#### [SOURCE DATA]
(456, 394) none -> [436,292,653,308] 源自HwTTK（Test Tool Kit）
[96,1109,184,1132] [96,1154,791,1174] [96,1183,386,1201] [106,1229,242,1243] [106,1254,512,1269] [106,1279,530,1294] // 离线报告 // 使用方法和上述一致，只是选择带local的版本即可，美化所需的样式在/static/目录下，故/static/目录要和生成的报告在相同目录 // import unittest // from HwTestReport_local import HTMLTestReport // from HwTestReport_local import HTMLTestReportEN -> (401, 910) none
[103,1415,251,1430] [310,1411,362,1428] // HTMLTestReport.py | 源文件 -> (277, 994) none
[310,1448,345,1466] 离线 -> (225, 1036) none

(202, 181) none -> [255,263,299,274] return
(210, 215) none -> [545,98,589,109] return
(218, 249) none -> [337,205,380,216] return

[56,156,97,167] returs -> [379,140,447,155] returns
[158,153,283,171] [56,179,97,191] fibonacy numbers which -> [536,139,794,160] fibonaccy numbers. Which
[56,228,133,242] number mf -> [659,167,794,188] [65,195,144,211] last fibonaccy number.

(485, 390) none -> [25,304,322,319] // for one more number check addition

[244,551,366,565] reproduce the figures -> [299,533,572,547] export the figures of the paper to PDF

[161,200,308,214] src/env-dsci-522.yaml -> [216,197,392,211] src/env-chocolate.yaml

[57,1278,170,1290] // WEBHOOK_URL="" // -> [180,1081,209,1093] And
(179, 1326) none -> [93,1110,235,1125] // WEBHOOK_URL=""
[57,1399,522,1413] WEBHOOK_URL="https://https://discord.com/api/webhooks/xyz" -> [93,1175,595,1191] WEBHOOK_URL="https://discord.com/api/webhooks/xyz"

#### [ASSIGNED TASK]
Set down the lines above as they stand, starting with the first line and ending with the line that contains "[158,153,283,171] [56,179,97,191] fibonacy".

#### [OUTPUT FOR THIS TASK]
(456, 394) none -> [436,292,653,308] 源自HwTTK（Test Tool Kit）
[96,1109,184,1132] [96,1154,791,1174] [96,1183,386,1201] [106,1229,242,1243] [106,1254,512,1269] [106,1279,530,1294] // 离线报告 // 使用方法和上述一致，只是选择带local的版本即可，美化所需的样式在/static/目录下，故/static/目录要和生成的报告在相同目录 // import unittest // from HwTestReport_local import HTMLTestReport // from HwTestReport_local import HTMLTestReportEN -> (401, 910) none
[103,1415,251,1430] [310,1411,362,1428] // HTMLTestReport.py | 源文件 -> (277, 994) none
[310,1448,345,1466] 离线 -> (225, 1036) none

(202, 181) none -> [255,263,299,274] return
(210, 215) none -> [545,98,589,109] return
(218, 249) none -> [337,205,380,216] return

[56,156,97,167] returs -> [379,140,447,155] returns
[158,153,283,171] [56,179,97,191] fibonacy numbers which -> [536,139,794,160] fibonaccy numbers. Which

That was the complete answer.